• [EXERCISE DIRECTIONS]: Every line below is to be set down again exactly; any image stays out.

• [THE INPUT]:
Content starts

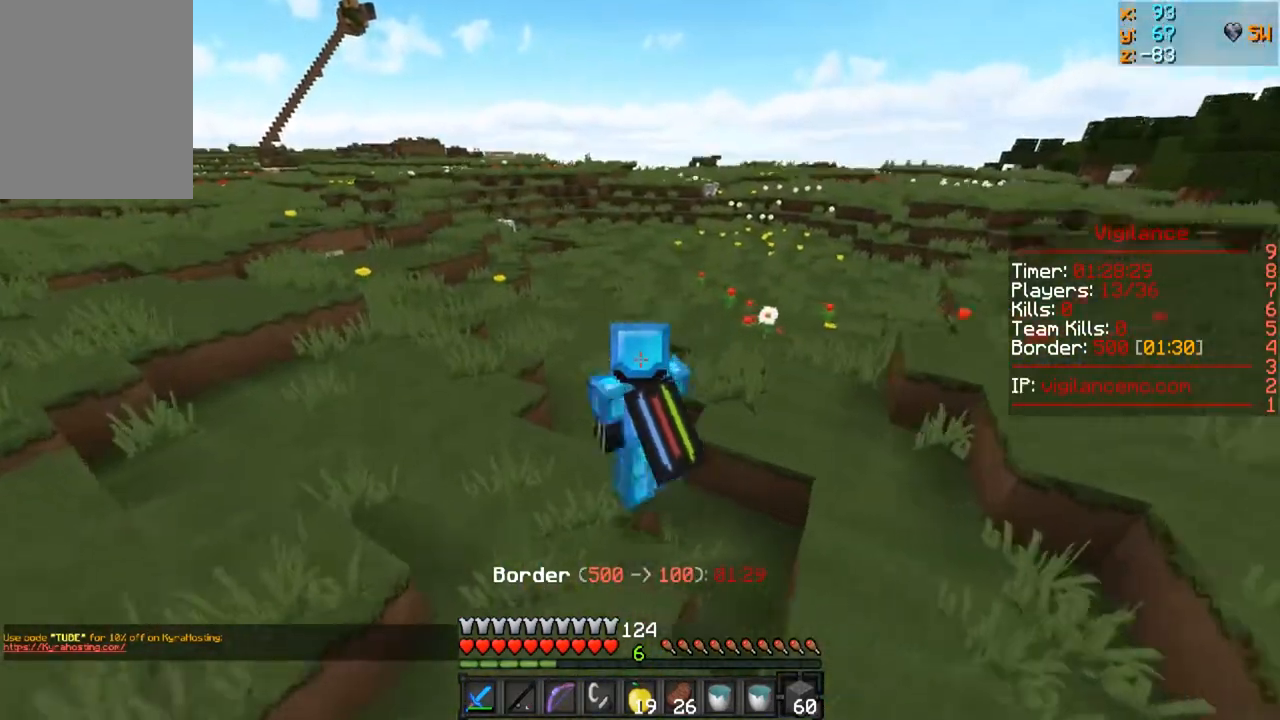
{"keys": ["w"], "mouse": [], "events": [[33, "a", "up"]]}
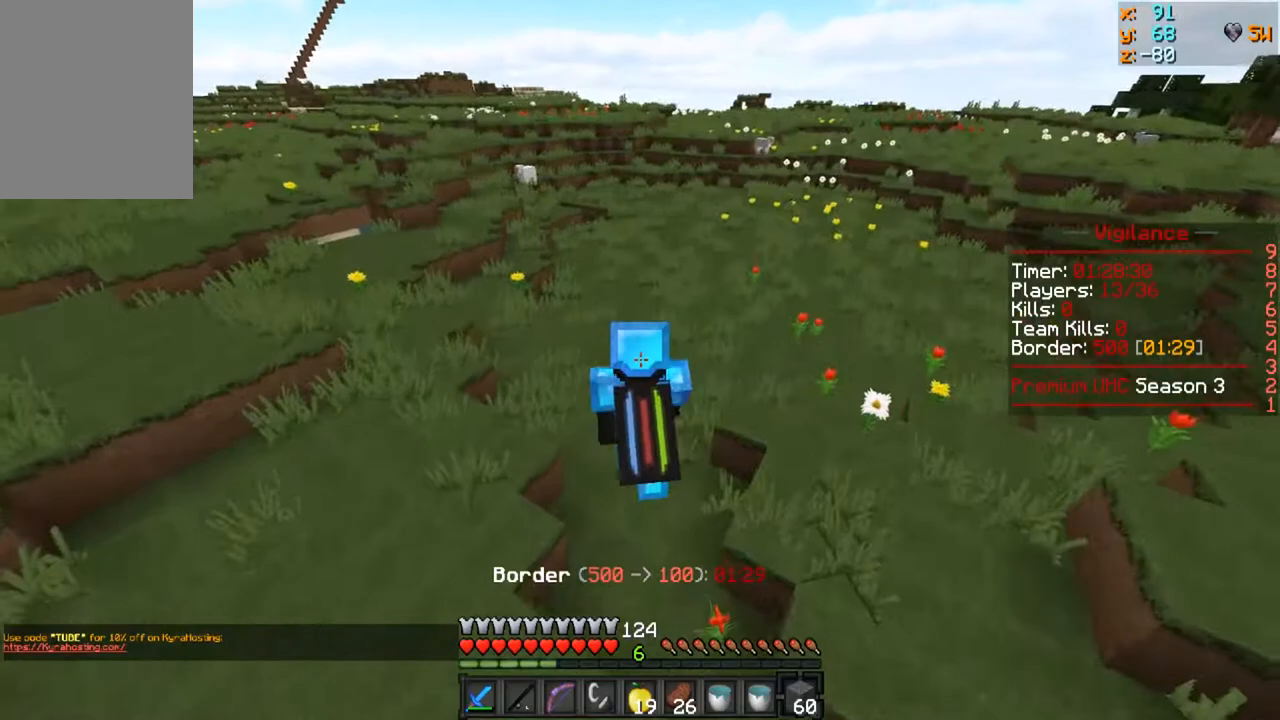
{"keys": ["w"], "mouse": [], "events": []}
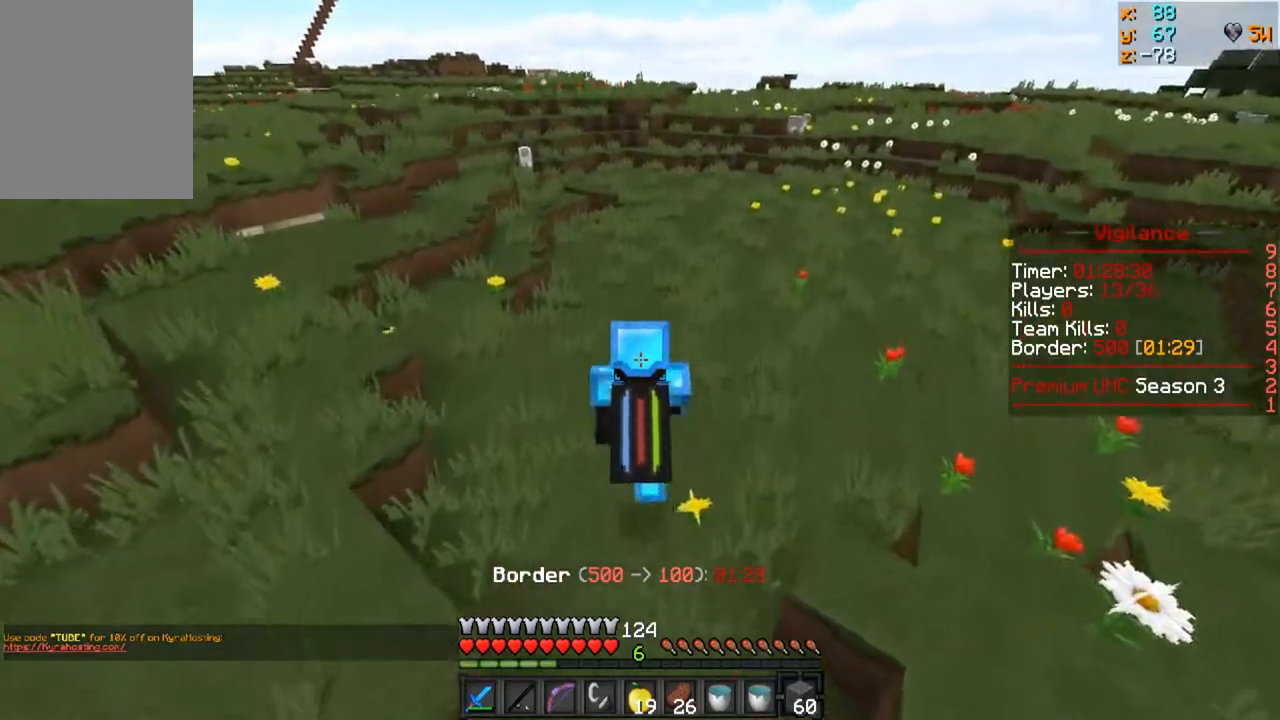
{"keys": ["w"], "mouse": [], "events": []}
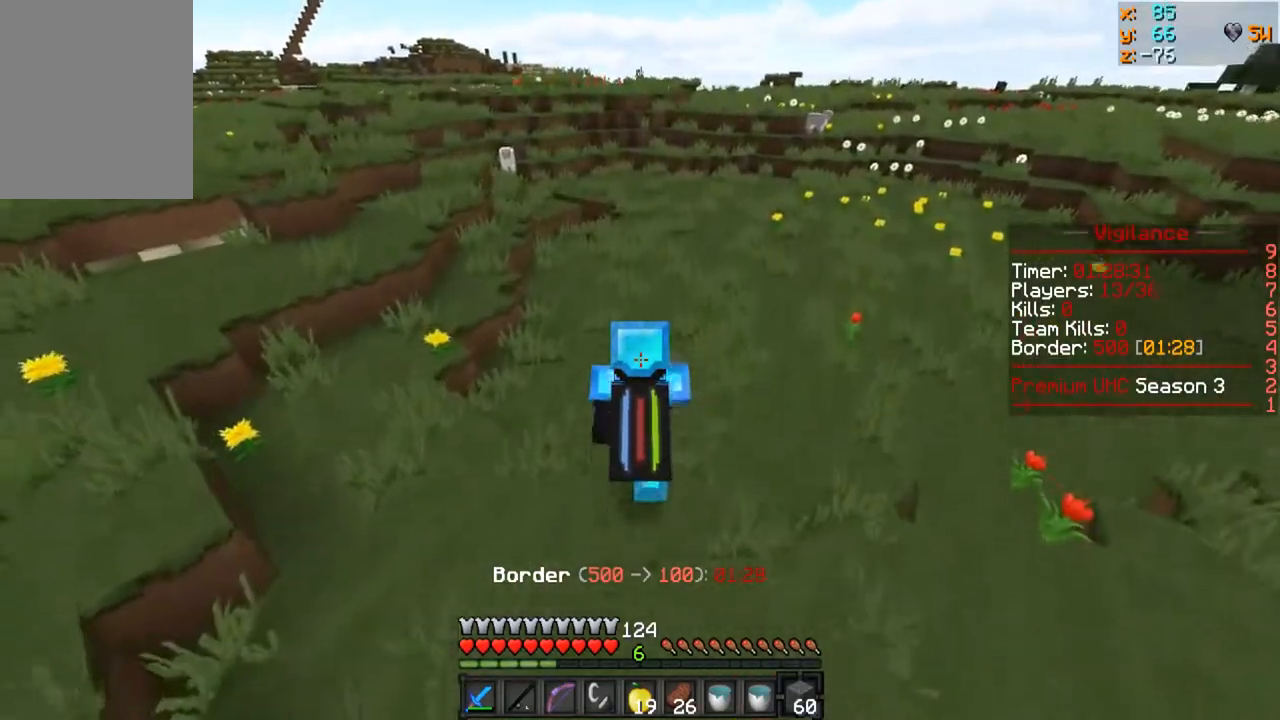
{"keys": ["w"], "mouse": [], "events": []}
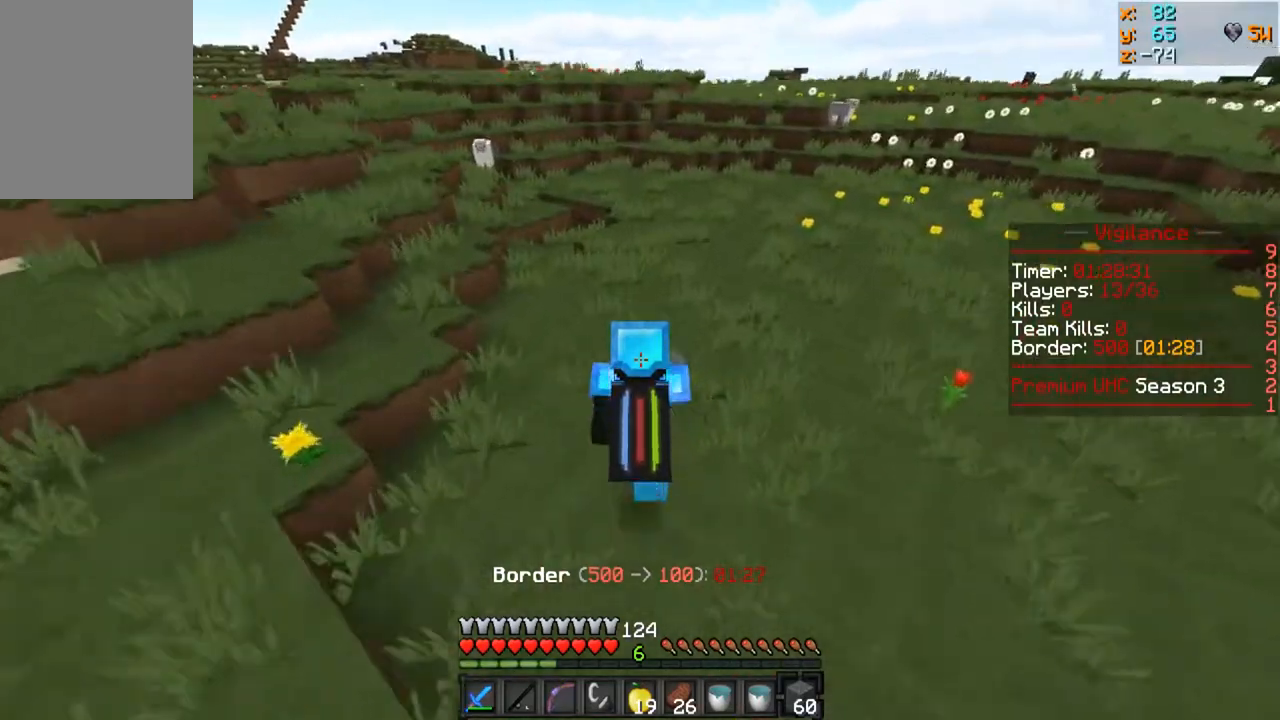
{"keys": ["w"], "mouse": [], "events": []}
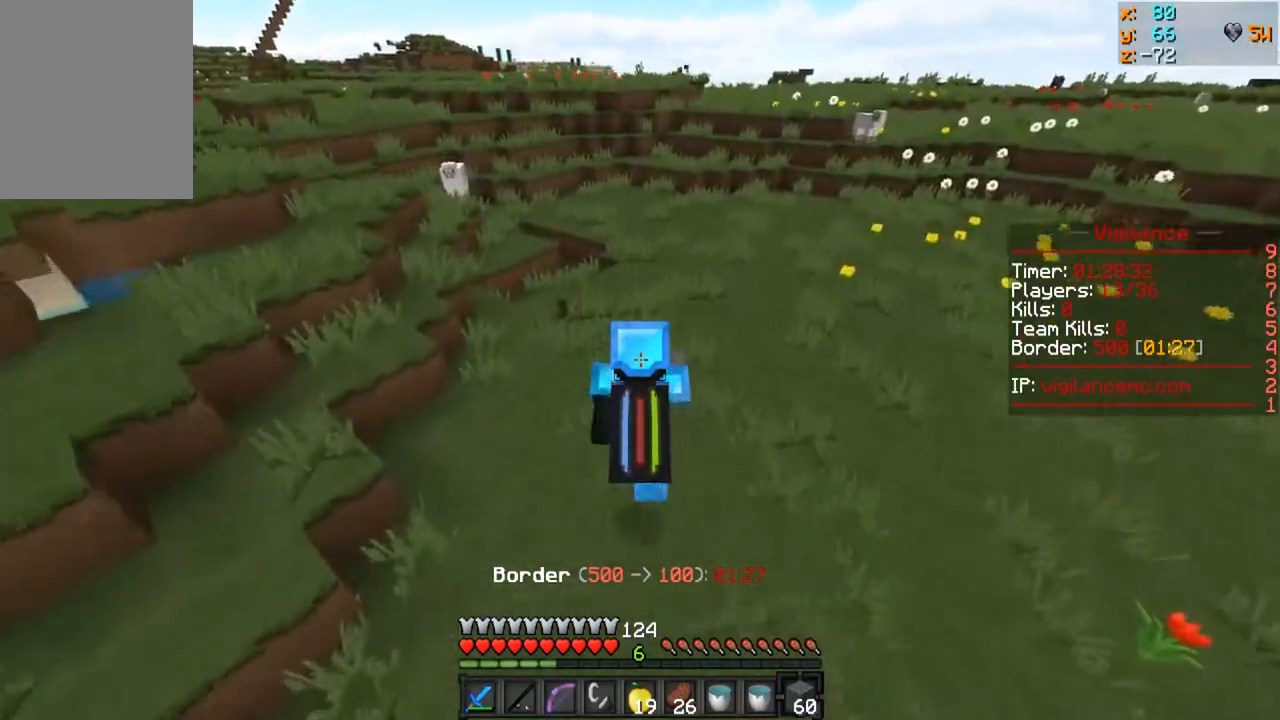
{"keys": ["w"], "mouse": [], "events": []}
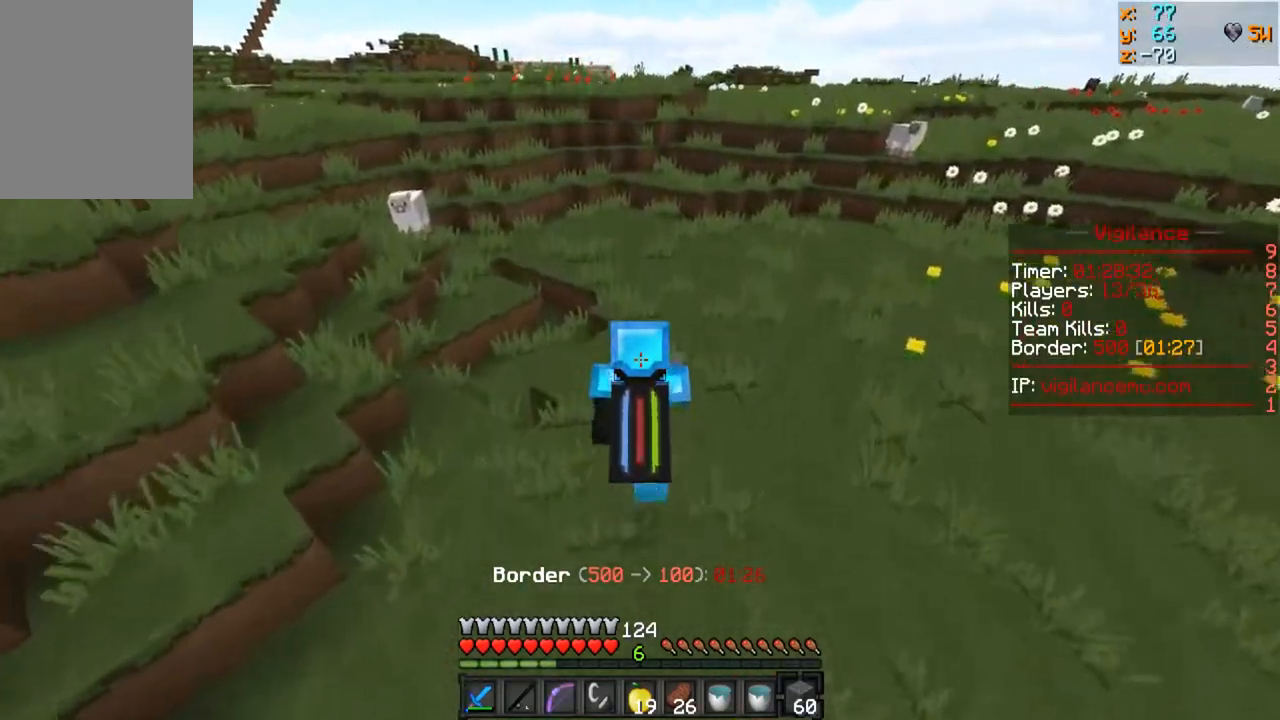
{"keys": ["w"], "mouse": [], "events": []}
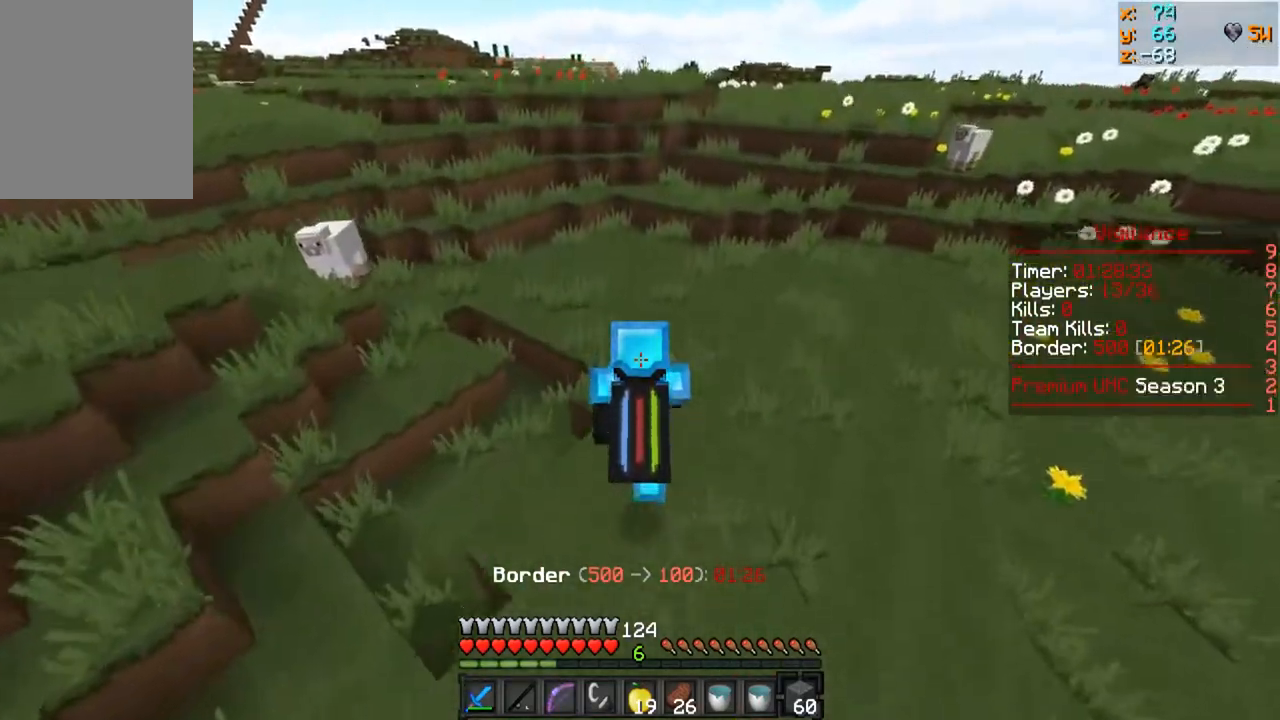
{"keys": ["w"], "mouse": [], "events": []}
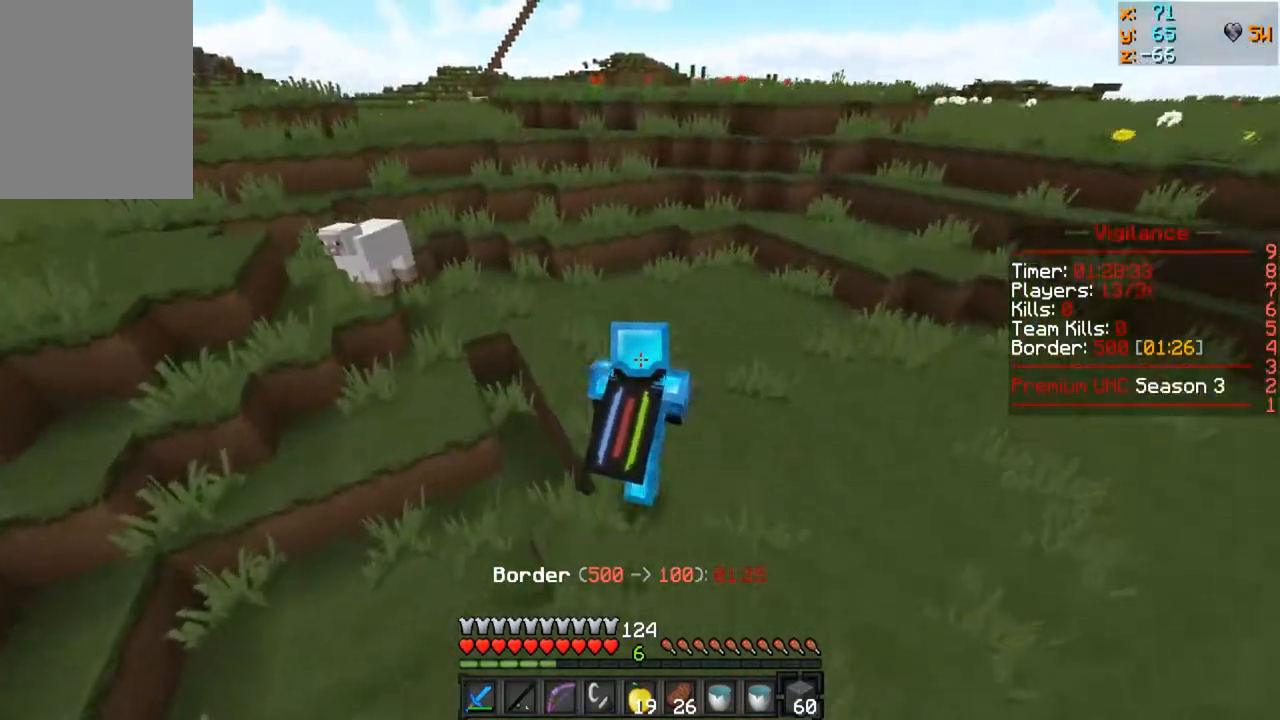
{"keys": ["w"], "mouse": [], "events": []}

Content ends

• [RESPONSE TO THE TASK]:
{"keys": ["w"], "mouse": [], "events": [[33, "a", "up"]]}
{"keys": ["w"], "mouse": [], "events": []}
{"keys": ["w"], "mouse": [], "events": []}
{"keys": ["w"], "mouse": [], "events": []}
{"keys": ["w"], "mouse": [], "events": []}
{"keys": ["w"], "mouse": [], "events": []}
{"keys": ["w"], "mouse": [], "events": []}
{"keys": ["w"], "mouse": [], "events": []}
{"keys": ["w"], "mouse": [], "events": []}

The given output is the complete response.